Overview of CPU design

This project was part of my Computer Organization (CSCE312) class: a CPU built in Logisim with a staged datapath for a Y86-style instruction set. The design breaks each instruction into the same familiar values used in the architecture labs: icode, ifun, rA, rB, valC, valP, valA, valB, valE, and valM.

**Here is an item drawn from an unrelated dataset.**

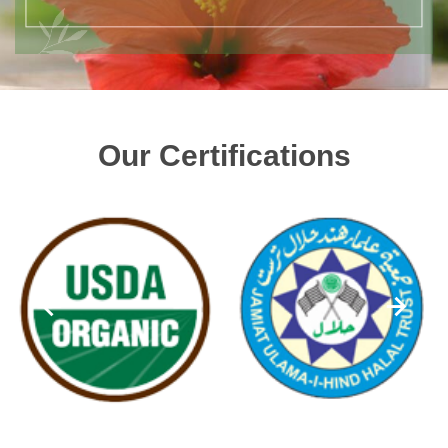
Our Certifications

The interesting part was making the whole processor run predictably in hardware logic. Instead of allowing each instruction to take a different path length, the main circuit uses a cycle counter to normalize execution to 24 clock cycles per instruction:

  • cycles 0-9: fetch the 10-byte instruction from ROM
  • cycle 10: decode and read the register file
  • cycle 11: execute the ALU operation and update condition codes when needed
  • cycles 12-20: read from or write to RAM
  • cycle 21: write results back to the register file
  • cycles 22-23: update the program counter and reset the cycle counter

Architecture

The processor is split into the usual stages:

  • Fetch reads a 10-byte instruction from ROM, extracts the instruction fields, and calculates valP.
  • Decode selects srcA and srcB, reads valA and valB from the register file, and supports write-back through dstE, dstM, valE, and valM.
  • Execute uses ALU input selectors for aluA and aluB, decodes ifun for arithmetic/logical operations, and sets ZF, SF, and OF condition codes.
  • Memory controls RAM reads and writes through address/data muxes and enable logic.
  • Write-back decides whether results should be written from the ALU or memory path.
  • PC update chooses the next PC from valP, valC, or valM, depending on calls, returns, and conditional control flow.

Takeaway

This project made the abstract CPU diagrams from class feel much more real. Wiring the datapath by hand forced me to think about control signals, mux selection, register timing, memory latency, and how much hidden sequencing is behind a single assembly instruction.